Finance and fintech collaboration – the dos and don’ts

  • If you’re a fintech and you want to advance collaboration with a big financial institution, how should you position yourself? Approaching them on a partnership basis is a start;
  • Challenge with fintechs is that they don’t necessarily have audited accounts or collateral – as an investor, you have had to come up with internal solutions to address these challenges. In addition, a fintech’s business model isn’t necessarily to make money/profit so both the large financial institution/investor and the fintech need to be clear on what common goals are;
  • Large financial institutions have an army of people all over GDPR, but most smaller fintechs aren’t even mentioning it – which is paradoxical when a lot of fintechs specialise in legal and compliance;
  • Some tips: it’s useful to plan collaboration using a phased approach; don’t be wed to where you think the partnership should go; don’t try and drive innovation via a structure, it’s really about trying and failing.


Regulating cryptocurrencies: where are we now?

  • Several approaches to this: ban (Bangladesh or Bolivia); isolation (China) and integration (Gibraltar). Five years ago, cryptocurrenices were more of a commodity than anything else but now there are issues of stability, consumer protection which are informing the debate;
  • But here is an asset working like a commodity than a currency;
  • Regulators really need a case-by-case review of cryptocurrencies to decide which is what:
  • They need to look at the economic function of the token and the underlying network/protocol. Some are very straightforward but the vast majority of some form of commodity-like asset (a lot are app coins, which only work in a given network);
  • Will tokenised model of fundraising win over private equity? Comparing voting rights to liquidity – for bitcoin, early stage investors have the ability to vote early, which is invaluable. This could be better than liquidity;
  • Case in point: in Gibraltar, the issue started off as a narrow topic area, but has now expanded in defined crypto asset classes.


Scaling up – financing options for start-ups

  • The kind of businesses that operate in the sector are not mass market, but niche which is why investors tend to look for grit and tenacity in entrepreneurs;
  • There is lots of K out there to do grow but companies that raise millions and still haven’t broken even or have a strong business case are a worrying trend;
  • What should companies think about doing to prepare for a crash? Tips include thinking ahead – put the business in survival mode; raising more money than needed, and; picking decent VCs to work with;
  • IP is becoming more critical in any industries, there no reason it shouldn’t be the same in banking. Banks could be in a tricky situation if they don’t develop their IP like smaller fintechs do;
  • Problem with some aspects of fintech: investors are at the mercy of regulators – investors are regulated entities, and they don’t want exposure to non-regulated assets or assets under scrutiny.
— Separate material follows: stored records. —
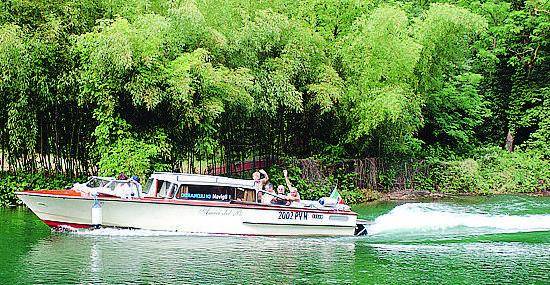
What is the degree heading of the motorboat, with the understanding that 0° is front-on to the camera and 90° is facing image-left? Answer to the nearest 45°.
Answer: approximately 90°

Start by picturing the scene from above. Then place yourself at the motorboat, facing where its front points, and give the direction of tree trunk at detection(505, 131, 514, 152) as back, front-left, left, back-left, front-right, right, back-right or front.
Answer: back-right
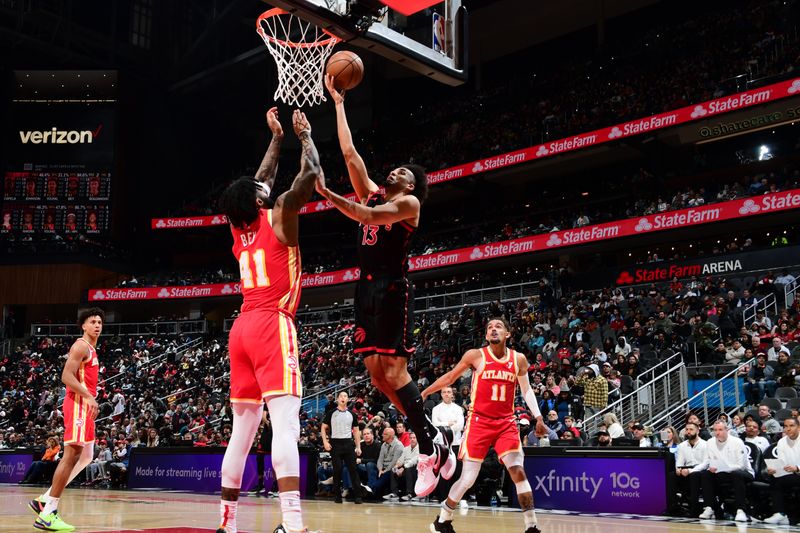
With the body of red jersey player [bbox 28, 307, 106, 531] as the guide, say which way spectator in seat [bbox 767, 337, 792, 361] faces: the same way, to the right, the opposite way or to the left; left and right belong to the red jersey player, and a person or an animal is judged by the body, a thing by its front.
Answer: to the right

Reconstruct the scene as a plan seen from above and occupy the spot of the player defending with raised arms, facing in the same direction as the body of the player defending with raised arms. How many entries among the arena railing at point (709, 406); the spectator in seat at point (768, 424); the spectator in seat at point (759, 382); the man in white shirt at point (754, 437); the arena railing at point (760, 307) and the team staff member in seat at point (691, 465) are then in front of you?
6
Capturing the regtech opportunity

  • Regulatory drag phenomenon – there is no regulation around new technology but regulation behind innovation. Companies have gone down three routes: building, buying or borrowing technology;
  • Three areas of focus: internet of things, DLT and AI. Regulators are pretty neutral on technology, it’s about the outcome;
  • Regtech's biggest development have been in KYC and AML: regtech tends to look at how we organisations process/look at data. It's helped facilitate reporting, and implement new regulatory requirements.